PHOENIX — The Arizona Game and Fish Department is implanting radio tags into a small percentage of hatchery-raised trout that will be stocked into the East Fork of the Black River in the White Mountains to examine stocked trout movement and fate.
The stockings begin in May and will coincide with the summer trout stocking schedule.
If you catch a trout with external tags (as pictured) you may keep OR release the fish. These fish are safe for human consumption.
If you catch a tagged fish, please call the number on the colored tag () with the following information:
- Location of the caught trout
- Identification number on the colored external tag
- Date the fish was caught
Tagged fish include a colored external tag (top), and radio tag with its incision (bottom).
Colored external tag with identification number (top) and phone number.
If you choose to keep a trout, please return the internal radio tag to any Arizona Game and Fish Department office or employee. But treat the fish as any other catch. You may consume the fish!

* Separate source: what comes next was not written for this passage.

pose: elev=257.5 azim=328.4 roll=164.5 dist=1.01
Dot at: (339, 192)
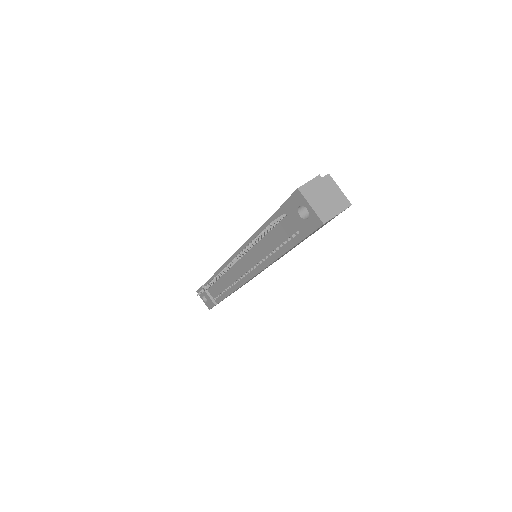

The Department can estimate catch rates (the number of fish anglers catch and keep). However, we cannot answer important questions such as: How long do trout live after being stocked? Do stocked trout move to a different area of the stream after being stocked? If they do move, do they move upstream or downstream?
These are important questions the Department will answer by using radio telemetry, which will help develop better stocking practices for improved angler use and satisfaction. So how does it work?
Each fish will have a unique identification number, which is printed on the colored tag and the implanted radio tag (see pictures). Each radio tag emits a beep, every two seconds, on a specific radio frequency. With a special receiver tuned to each specific radio frequency, we can locate each individually tagged trout. The signal can be transmitted about one kilometer. As we get closer to the tag, the signal, or beep, will get louder.
With this equipment, the Department can locate each tagged fish, and determine how far the fish has moved, if and when the fish died, or if it was caught and removed from the stream. This allows us to study the fish, and anglers to enjoy catching and consuming them. A similar trout-tagging project took place two years ago on the East Verde River.
So remember, if you are fishing along the East Fork of the Black River and catch a trout with these tags, you may keep and eat the fish. Just call to report the catch, and please return the radio tag to any AZGFD office or employee.